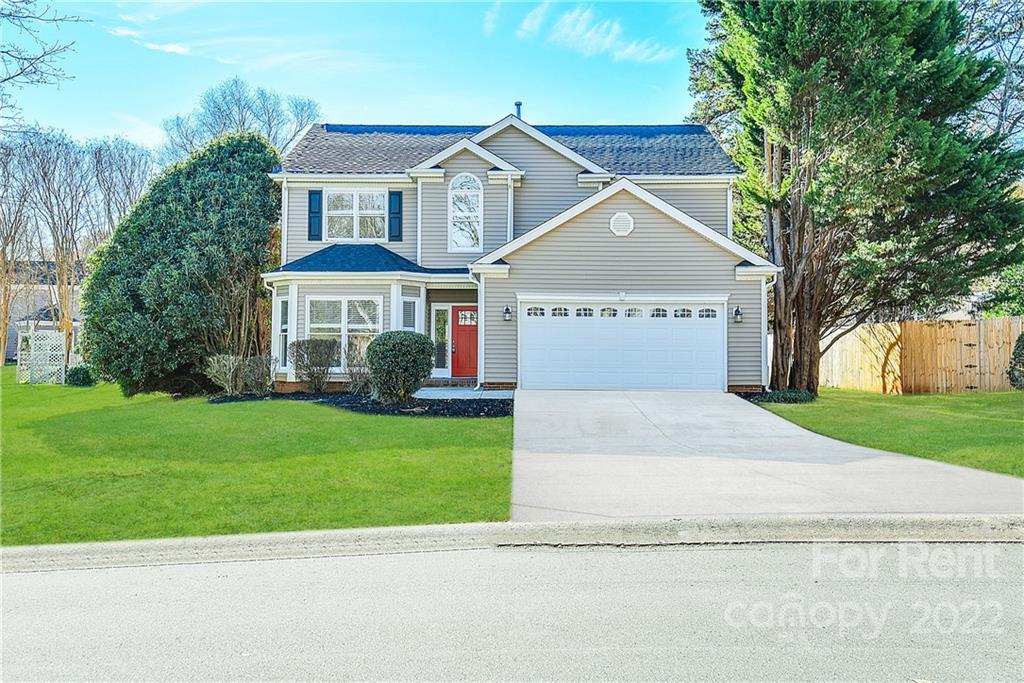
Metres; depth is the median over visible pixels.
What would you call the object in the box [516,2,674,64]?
cloud
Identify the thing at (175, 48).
cloud
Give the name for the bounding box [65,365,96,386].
shrub
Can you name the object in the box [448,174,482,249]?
arched window
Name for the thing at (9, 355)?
neighboring house
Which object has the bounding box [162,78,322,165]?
bare tree
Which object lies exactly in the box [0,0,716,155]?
sky
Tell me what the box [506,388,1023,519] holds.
driveway
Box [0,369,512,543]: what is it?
lawn
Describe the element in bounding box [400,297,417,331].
side window
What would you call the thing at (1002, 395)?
right lawn
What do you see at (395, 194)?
shutter
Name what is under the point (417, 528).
curb
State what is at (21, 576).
road
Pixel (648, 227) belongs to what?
house
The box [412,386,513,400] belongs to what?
walkway
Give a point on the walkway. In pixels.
(461, 391)
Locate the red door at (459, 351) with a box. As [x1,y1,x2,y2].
[450,305,477,377]
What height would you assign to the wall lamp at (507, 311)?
0.355 m
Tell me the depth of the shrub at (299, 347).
17.05 m
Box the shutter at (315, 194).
[308,189,321,240]
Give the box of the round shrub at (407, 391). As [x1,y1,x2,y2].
[365,330,434,404]
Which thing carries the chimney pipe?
on the house at (648, 227)
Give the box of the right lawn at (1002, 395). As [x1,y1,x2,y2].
[757,389,1023,476]
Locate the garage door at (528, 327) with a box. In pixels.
[519,298,727,390]
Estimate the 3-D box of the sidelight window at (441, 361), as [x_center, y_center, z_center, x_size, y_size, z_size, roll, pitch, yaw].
[-1.702,-0.038,20.024,0.372,1.766,0.124,0,-1,0]
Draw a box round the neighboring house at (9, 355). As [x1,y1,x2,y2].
[2,259,86,362]
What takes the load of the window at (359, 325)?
in the house at (648, 227)
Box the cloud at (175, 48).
[110,25,192,57]
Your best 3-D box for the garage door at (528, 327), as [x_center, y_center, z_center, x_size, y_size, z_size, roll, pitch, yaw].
[2.393,0.218,17.677,4.730,2.090,0.168,0,-1,0]
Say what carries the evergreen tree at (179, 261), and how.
····················
Every record above needs to be repeated exactly; pictures are to be left out.

### [Answer to this exercise]
Metres; depth is the median over visible pixels.
What would you call the object in the box [516,2,674,64]?
cloud
Identify the thing at (175, 48).
cloud
Give the name for the bounding box [65,365,96,386].
shrub
Can you name the object in the box [448,174,482,249]?
arched window
Name for the thing at (9, 355)?
neighboring house
Which object has the bounding box [162,78,322,165]?
bare tree
Which object lies exactly in the box [0,0,716,155]?
sky
Tell me what the box [506,388,1023,519] holds.
driveway
Box [0,369,512,543]: what is it?
lawn
Describe the element in bounding box [400,297,417,331].
side window
What would you call the thing at (1002, 395)?
right lawn
What do you see at (395, 194)?
shutter
Name what is under the point (417, 528).
curb
State what is at (21, 576).
road
Pixel (648, 227) belongs to what?
house
The box [412,386,513,400] belongs to what?
walkway
Give a point on the walkway. In pixels.
(461, 391)
Locate the red door at (459, 351) with a box. As [x1,y1,x2,y2].
[450,305,477,377]
What height would you assign to the wall lamp at (507, 311)?
0.355 m
Tell me the depth of the shrub at (299, 347).
17.05 m
Box the shutter at (315, 194).
[308,189,321,240]
Give the box of the round shrub at (407, 391). As [x1,y1,x2,y2].
[365,330,434,404]
Which thing carries the chimney pipe?
on the house at (648, 227)
Give the box of the right lawn at (1002, 395). As [x1,y1,x2,y2].
[757,389,1023,476]
Locate the garage door at (528, 327) with a box. In pixels.
[519,298,727,390]
Estimate the 3-D box of the sidelight window at (441, 361), as [x_center, y_center, z_center, x_size, y_size, z_size, roll, pitch, yaw].
[-1.702,-0.038,20.024,0.372,1.766,0.124,0,-1,0]
Draw a box round the neighboring house at (9, 355). As [x1,y1,x2,y2].
[2,259,86,362]
What takes the load of the window at (359, 325)?
in the house at (648, 227)
Box the cloud at (175, 48).
[110,25,192,57]
Your best 3-D box for the garage door at (528, 327), as [x_center, y_center, z_center, x_size, y_size, z_size, roll, pitch, yaw].
[2.393,0.218,17.677,4.730,2.090,0.168,0,-1,0]
Say what carries the evergreen tree at (179, 261), and how.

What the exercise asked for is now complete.